Петербург, Ленинград Серапионов был городом книжным. После войны (теперь надо добавлять, какой — Отечественной) их старые книжки, иногда с автографами, лежали себе на витринах у букинистов — на Литейном, на Среднем проспекте Васильевского, в Лавке писателей. Ими особенно не интересовались, собирали разве что запрещенного Зощенко. Теперь их не стало вовсе — перевелись, да и спроса на книги советской поры нет.
Литература постепенно превращается в развлечение, и нужно оно немногим. Говорят — таков закон цивилизованных стран, так происходит и в Европе, и в Америке. Слабое утешение…

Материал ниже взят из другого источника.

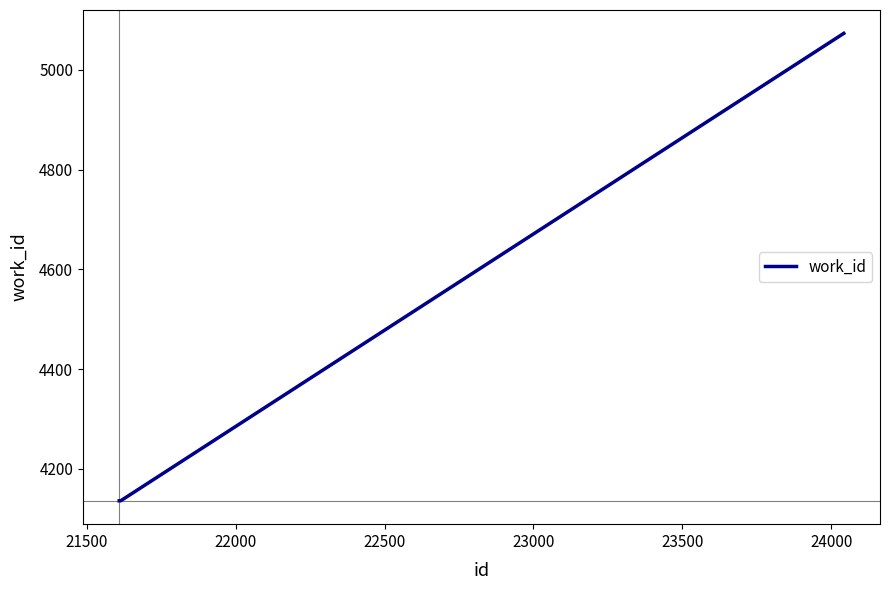

What is the maximum value shown in the chart?

5073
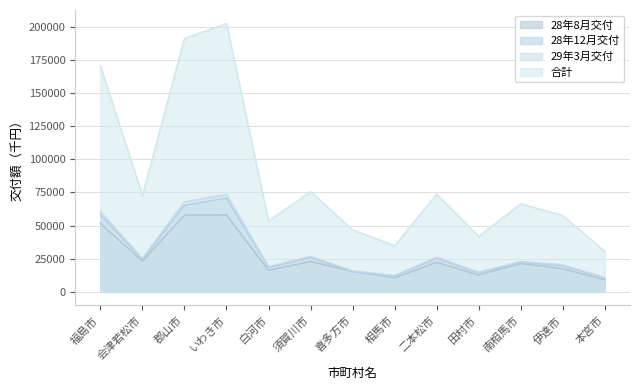

What is the minimum value shown in the chart?

9254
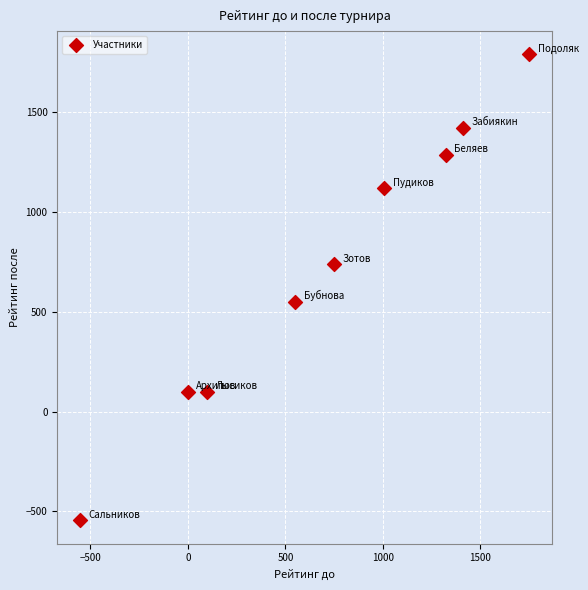

What is the average X value?

704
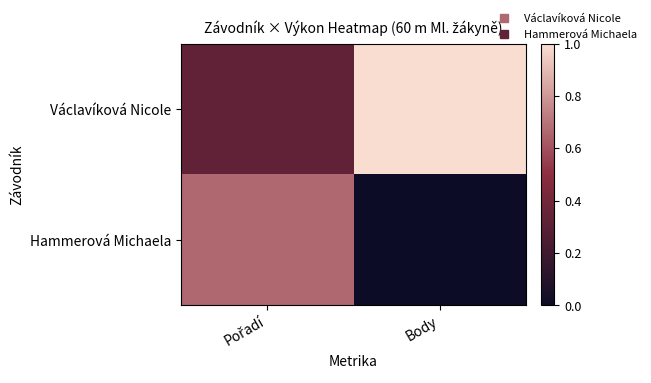

Which series has the largest total across all categories?

Václavíková Nicole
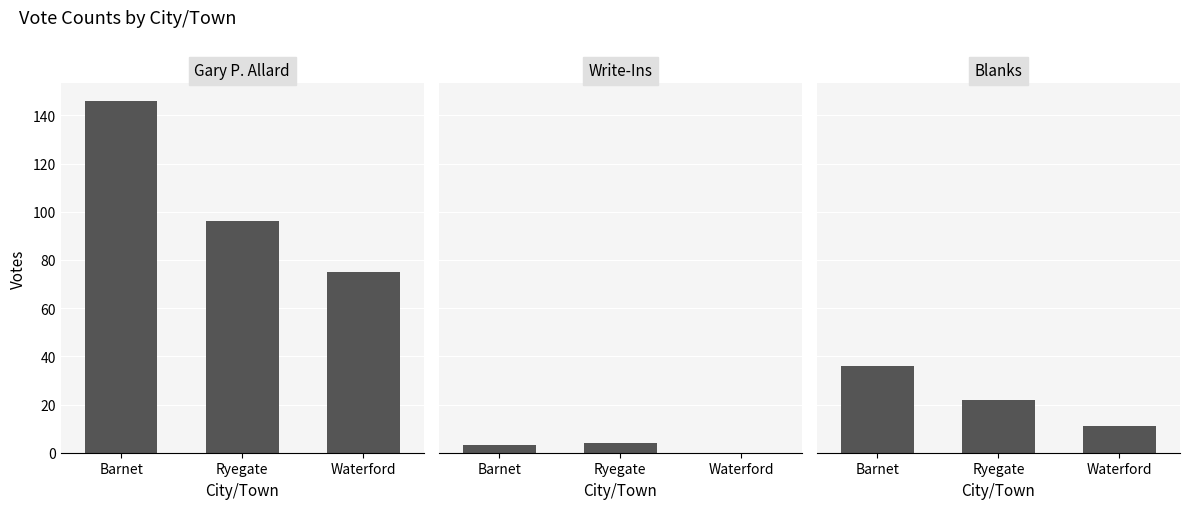

What is the sum of all Blanks values?

69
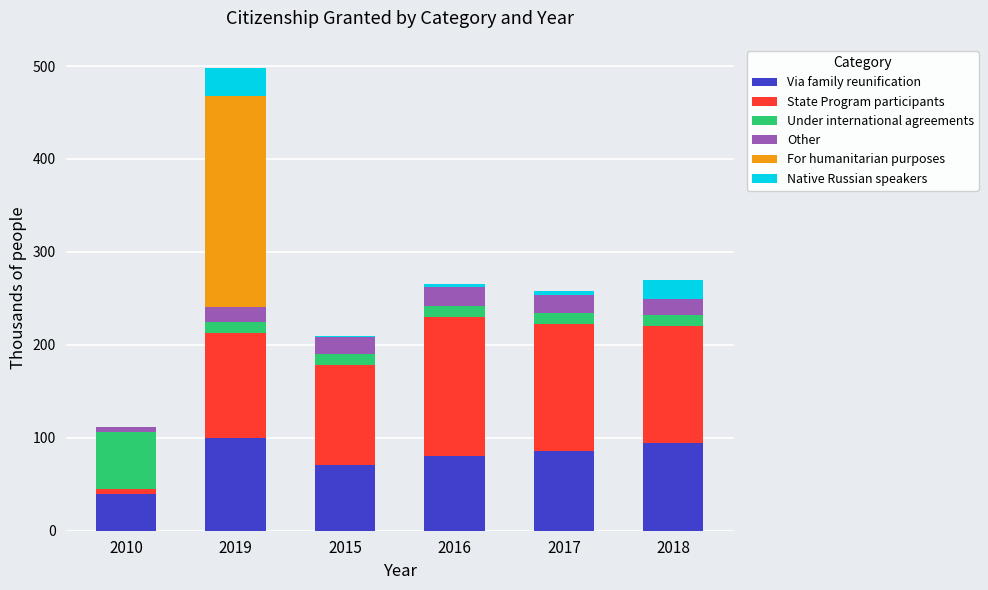

What is the sum of all Via family reunification values?

471.1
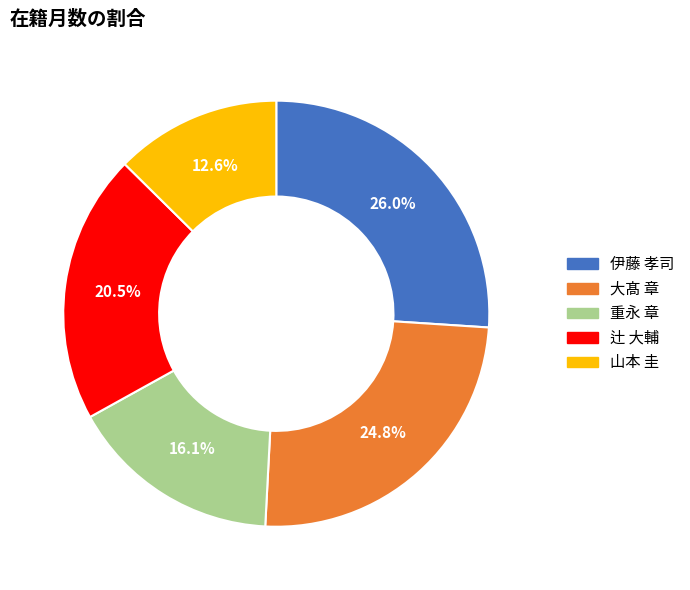

Does any single category account for the majority?

No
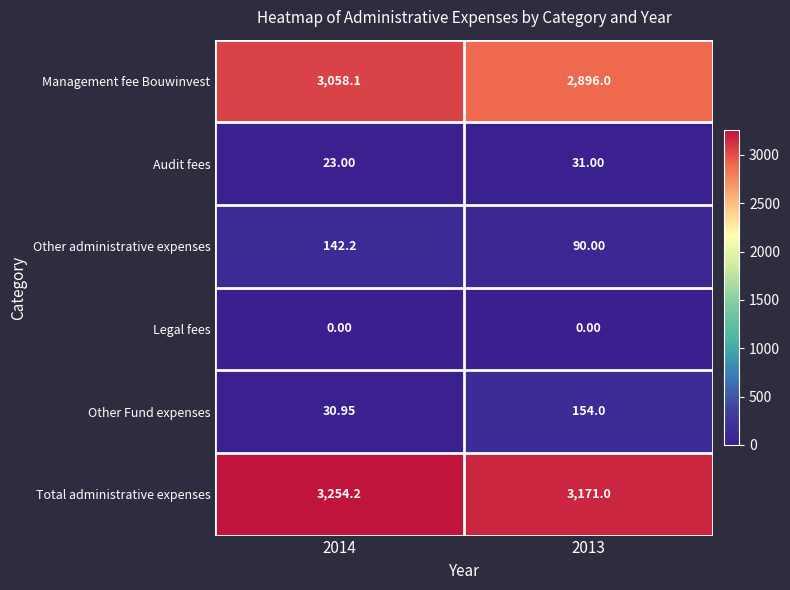

Is the value of Other administrative expenses at 2014 greater than the value of Audit fees at 2014?

Yes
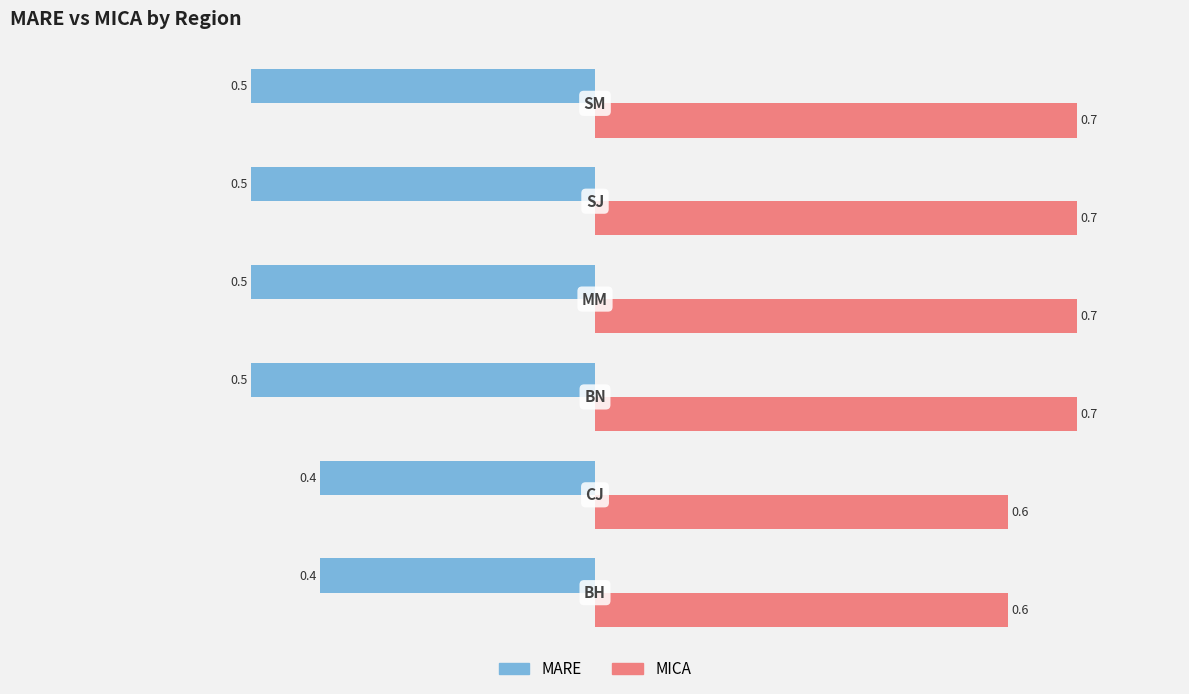

What is the greatest value displayed?

0.7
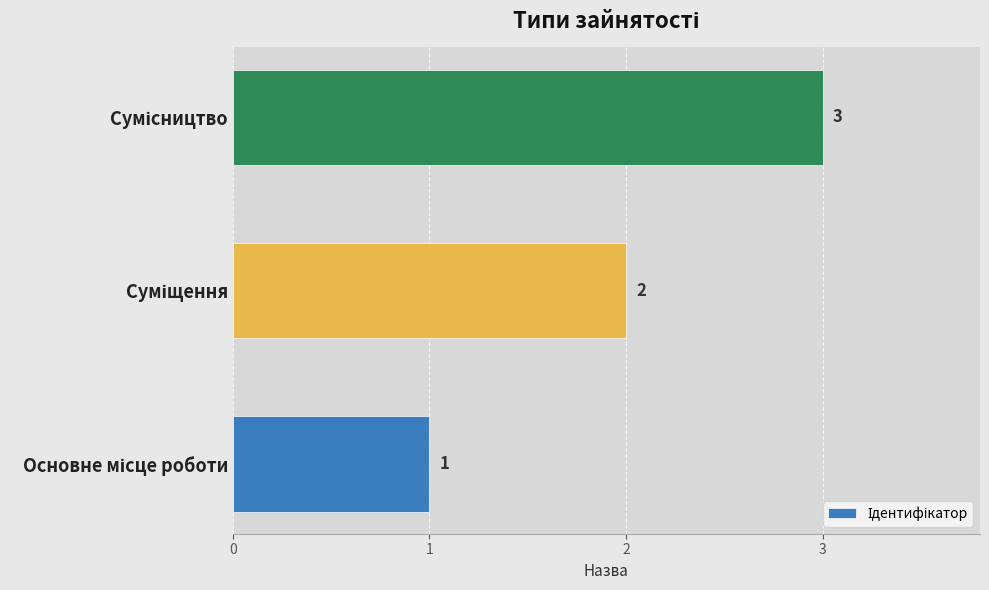

How many values are between 1 and 3?

3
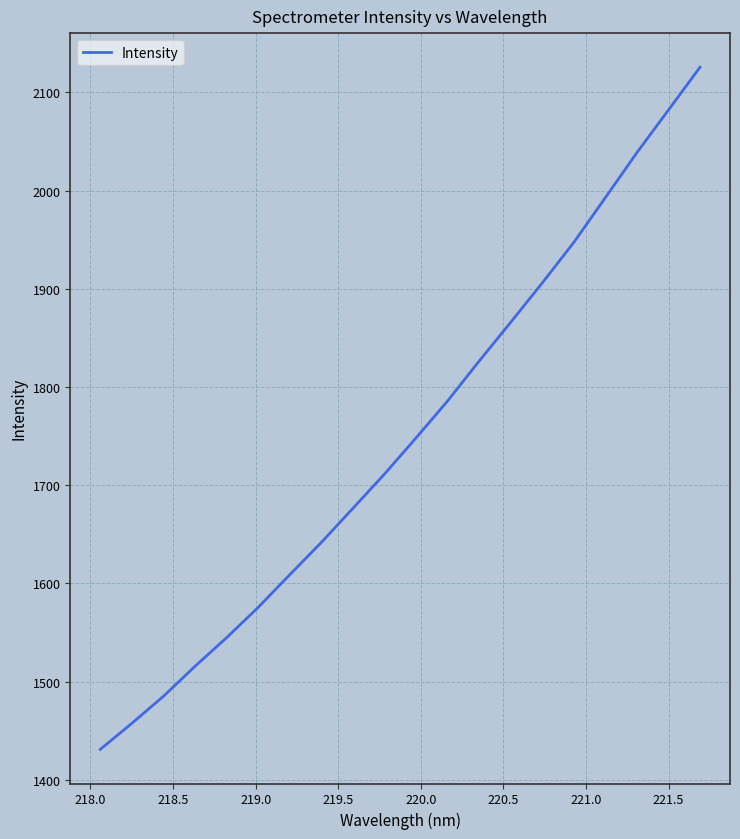

What is the difference between the maximum and minimum values?

694.6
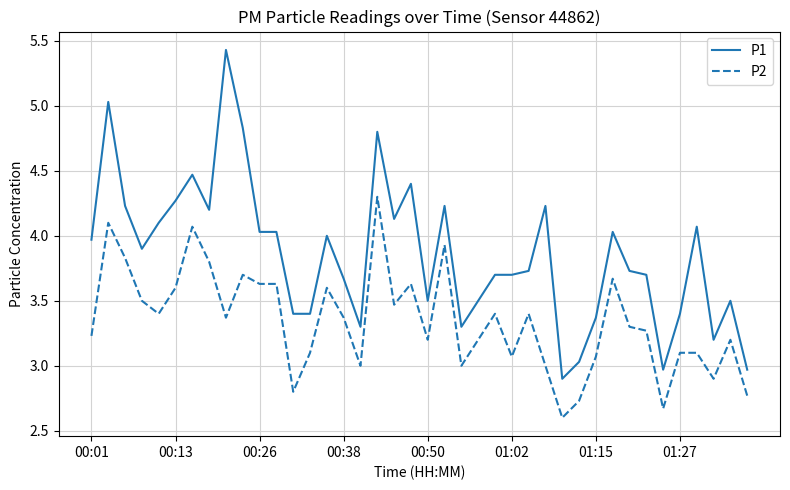

How many lines are shown in the chart?

2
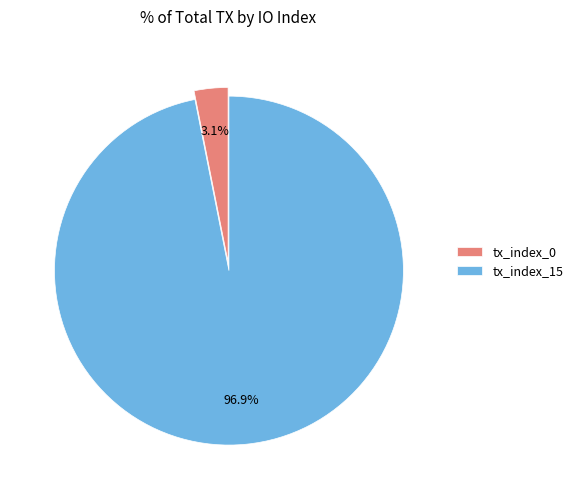

To the nearest percent, what is the difference between the largest and smallest slice percentages?

94%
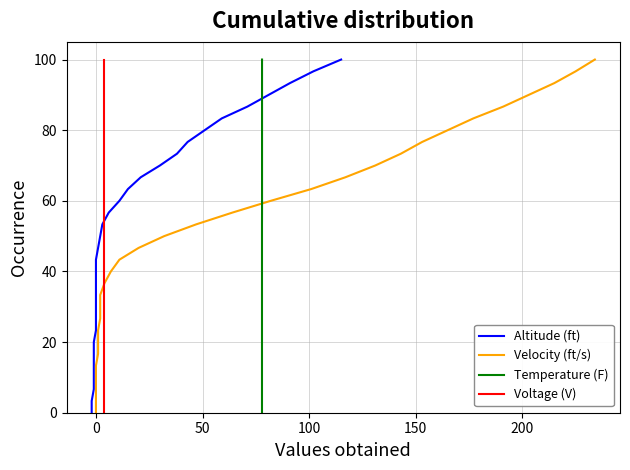

What is the difference between the maximum and minimum values in the Voltage (V) series?

100.0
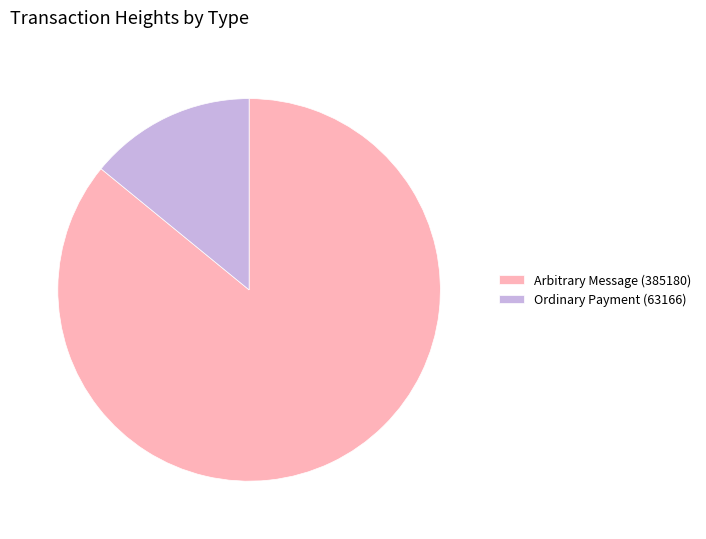

True or false: Ordinary Payment (63166) accounts for 3% of the total.

False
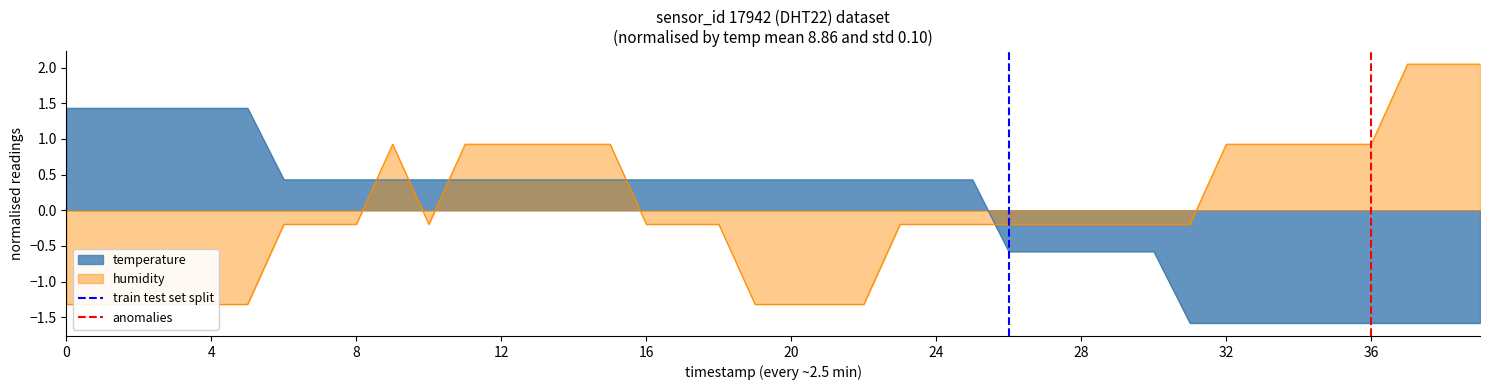

What is the lowest value of the temperature series?

-1.6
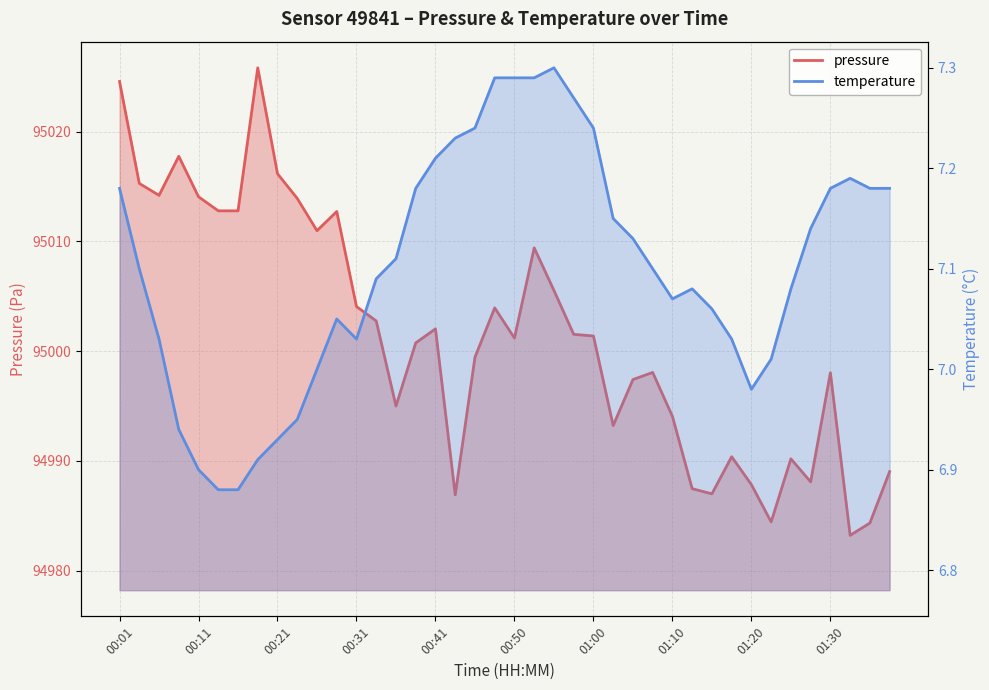

What is the value of the temperature point at the 29th from the left?

7.1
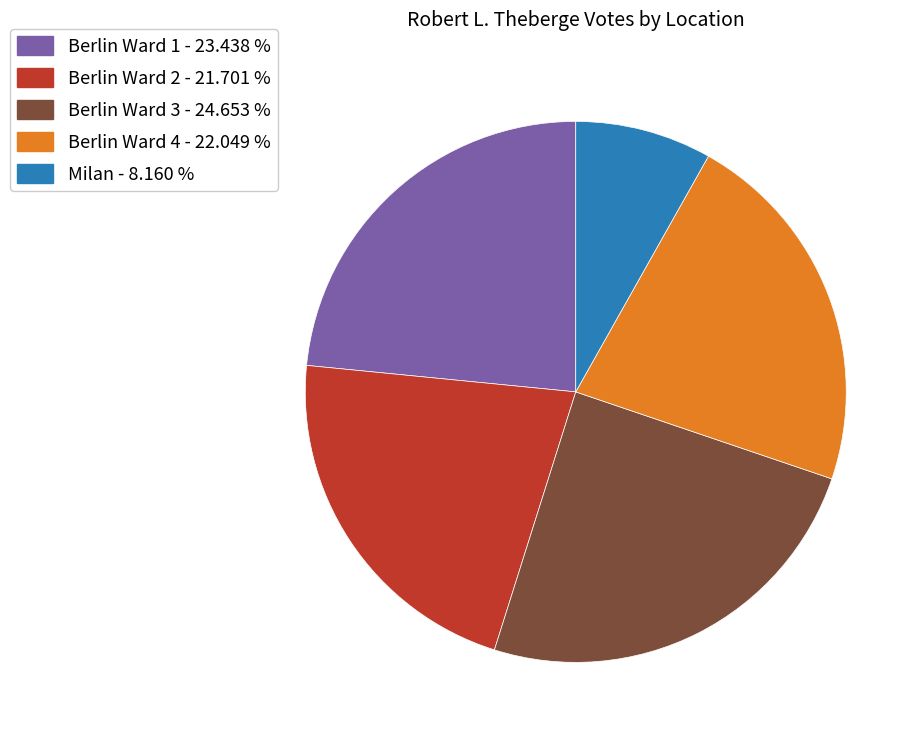

Is the sum of Berlin Ward 3 - 24.653 % and Berlin Ward 4 - 22.049 % greater than half?

No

Ставшая расхожим клише непредсказуемость нашего прошлого тем более не проясняет будущего. Одни видят Россию страной Сваакеров, других прельщает Стенька, у третьих (большинство старшего поколения) опустились руки: они считают, что их попросту надули. А молодежь пока меньше всего думает о прошлом. И все же, интерес к кровавому, но поначалу всемирно заманчивому феномену, просуществовавшему в России семьдесят четыре года, еще будет будоражить многих в мире и долго. В России, возможно, тоже. Тогда книги Серапионов, прочитанные в контексте нелегкой судьбы их авторов, помогут этот феномен почувствовать.
III. ПРИЛОЖЕНИЯ
Серапионовы братья о себе
I. Материалы журнала «Литературные записки»[**]
МИХАИЛ СЛОНИМСКИЙПервое собрание Серапионовых братьев состоялось 1-го февраля 1921 года, в Доме Искусств. Были тогда: Зощенко, Лунц, Никитин, Груздев, Виктор Шкловский, Каверин, я и поэты Вл. Познер и Е. Полонская. Через месяц явились Всев. Иванов, Федин, и позже всех — Николай Тихонов, поэт.
Решили собираться вольно. Без устава, и новых членов принимать, руководствуясь только интуицией. То же — и в отношении «гостишек». Все, что писали, читалось на собраниях. То, что нравилось, признавалось хорошим; что не нравилось — плохим. Пуще всего боялись потерять независимость. Чтобы не оказалось вдруг: «Общество Серапионовых братьев при Наркомпросе» или при чем-нибудь другом. Печатались и печатаемся в разных местах, вразброд, но надеемся в будущем на свой журнал. Пока выпустили только один свой альманах (в изд-ве «Алконост»), Этот же альманах печатается в «Русском творчестве» в Берлине. Туда же (Алексею Толстому и Максиму Горькому) отправлен второй альманах.